Die Voraussetzungen für eine ausnahmsweise rückwirkende Bestellung eines Pflichtverteidigers liegen hier vor:

Der Beiordnungsantrag ging am 10.11.2020 bei der Staatsanwaltschaft Halle —Zweigstelle Naumburg — und somit vor der Einstellung am 19.11.2020.

Zum Zeitpunkt der Antragstellung lagen die Voraussetzungen für eine Pflichtverteidigerbestellung mit Blick auf die Inhaftierung des ehemals Beschuldigten vor, § 140 Abs. 1 Nr. 5 StPO.

Ferner wurde das Erfordernis der Unverzüglichkeit gern. §142 Abs. 1 Satz 2 StPO nicht beachtet. Nach Eingang des Antrags bei der Staatsanwaltschaft Halle - Zweigstelle Naumburg - am 10.11.2020, hätte es der Staatsanwaltschaft oblegen, die Akten unverzüglich gemäß § 142 Abs. 1 Satz 2 StPO an das zuständige Amtsgericht Naumburg weiterzuleiten. Der Staatsanwaltschaft kommt hierbei kein Ermessensspielraum zu (vgl. LG Regensburg, Beschluss vom 30. Dezember 2020 —5 Qs 188/20 —, Rn. 16, juris). Dies hat die Staatsanwaltschaft Halle - Zweigstelle Naumburg - nicht getan, sondern das Verfahren gegen den ehemals Beschuldigten am 19.11.2020 nach § 154 StPO eingestellt, ohne die Akte zuvor dem Amtsgericht Naumburg vorzulegen.

Auch die Regelung des § 141 Abs. 2 Satz 3 StPO, wonach eine Bestellung unterbleiben kann, wenn beabsichtigt ist, das Verfahren alsbald einzustellen, führt hier zu keinem anderen Ergebnis. Diese Regelung gilt nur für den Fall der Bestellung eines Pflichtverteidigers ohne Antrag nach § 141 Abs. 2 StPO.

Aus dem ausdrücklichen Wortlaut des §§ 141 Abs. 2 Satz 3 StPO, der auf § 141 Abs. 2 Satz 1 Nr. 2 und 3 StPO, nicht jedoch auf § 141 Abs. 1 StPO verweist, wie auch aus der systematischen Stellung innerhalb des Abs. 2 der Vorschrift ergibt sich, dass das Absehen der Beiordnung nur für die Fälle der von Amts wegen, nicht jedoch auf die auf Antrag des Beschuldigten vorzunehmende Pflichtverteidigerbestellung in Betracht kommt.

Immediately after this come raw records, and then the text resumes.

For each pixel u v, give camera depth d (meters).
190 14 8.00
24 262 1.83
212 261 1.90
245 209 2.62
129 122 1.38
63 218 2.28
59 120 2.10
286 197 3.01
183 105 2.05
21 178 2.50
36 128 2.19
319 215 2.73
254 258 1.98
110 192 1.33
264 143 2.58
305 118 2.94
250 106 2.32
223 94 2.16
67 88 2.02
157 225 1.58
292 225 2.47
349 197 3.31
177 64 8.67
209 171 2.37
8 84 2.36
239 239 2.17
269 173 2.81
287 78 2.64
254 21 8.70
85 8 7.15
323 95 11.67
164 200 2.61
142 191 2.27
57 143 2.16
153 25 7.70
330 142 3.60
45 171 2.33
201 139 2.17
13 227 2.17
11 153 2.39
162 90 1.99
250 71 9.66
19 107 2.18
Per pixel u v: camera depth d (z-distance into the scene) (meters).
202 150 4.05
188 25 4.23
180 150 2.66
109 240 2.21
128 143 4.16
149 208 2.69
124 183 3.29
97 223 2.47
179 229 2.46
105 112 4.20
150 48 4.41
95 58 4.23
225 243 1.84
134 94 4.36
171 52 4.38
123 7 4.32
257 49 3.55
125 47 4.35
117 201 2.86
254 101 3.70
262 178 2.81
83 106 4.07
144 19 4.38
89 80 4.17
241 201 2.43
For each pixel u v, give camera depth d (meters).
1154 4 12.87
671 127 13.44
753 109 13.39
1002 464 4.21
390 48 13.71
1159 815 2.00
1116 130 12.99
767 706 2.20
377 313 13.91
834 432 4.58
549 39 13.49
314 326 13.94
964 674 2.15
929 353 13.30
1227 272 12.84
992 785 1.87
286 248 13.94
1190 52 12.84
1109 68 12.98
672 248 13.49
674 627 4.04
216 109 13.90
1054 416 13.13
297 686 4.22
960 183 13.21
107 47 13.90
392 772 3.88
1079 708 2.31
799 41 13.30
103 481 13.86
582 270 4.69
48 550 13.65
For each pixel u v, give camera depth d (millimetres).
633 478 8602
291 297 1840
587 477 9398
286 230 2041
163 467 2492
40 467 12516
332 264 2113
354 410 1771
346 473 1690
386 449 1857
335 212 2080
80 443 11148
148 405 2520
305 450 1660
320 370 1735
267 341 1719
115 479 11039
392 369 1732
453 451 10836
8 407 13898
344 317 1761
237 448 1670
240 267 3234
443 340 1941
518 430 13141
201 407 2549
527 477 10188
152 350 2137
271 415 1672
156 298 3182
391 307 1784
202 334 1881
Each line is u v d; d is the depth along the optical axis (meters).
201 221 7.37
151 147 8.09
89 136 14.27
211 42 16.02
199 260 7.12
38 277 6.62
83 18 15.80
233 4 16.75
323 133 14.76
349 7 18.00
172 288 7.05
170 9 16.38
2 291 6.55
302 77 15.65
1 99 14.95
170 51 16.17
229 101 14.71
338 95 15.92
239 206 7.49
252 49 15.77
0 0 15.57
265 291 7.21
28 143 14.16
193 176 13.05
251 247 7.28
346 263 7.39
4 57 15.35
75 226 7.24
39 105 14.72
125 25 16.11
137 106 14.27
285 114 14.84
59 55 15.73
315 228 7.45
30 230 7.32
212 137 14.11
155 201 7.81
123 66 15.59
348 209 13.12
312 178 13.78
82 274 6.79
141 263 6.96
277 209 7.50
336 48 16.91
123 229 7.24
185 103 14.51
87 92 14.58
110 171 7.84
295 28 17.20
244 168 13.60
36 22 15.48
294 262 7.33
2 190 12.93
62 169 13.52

Eine dahingehende Analogie hat die Kammer auch in den von der Staatsanwaltschaft zitierten Beschlüssen (10a Qs 51/20 und 10a Qs 84/20) nicht gezogen, sondern in diesen Fällen eine verzögerte Entscheidung durch das Gericht verneint, weil eine solche gern. § 141 Abs. 1 S. 1 StPO zwar unverzüglich zu erfolgen hat, nach S. 2 dieser Vorschrift aber noch bis spätestens vor der Vernehmung des Beschuldigten oder einer Gegenüberstellung mit ihm getroffen werden kann — anders als die Vorlage nach § 142 Abs. 1 S. 2 StPO.

Die Kostenentscheidung ergibt sich aus § 473 Abs. 1, Abs. 2 Satz 1 StPO.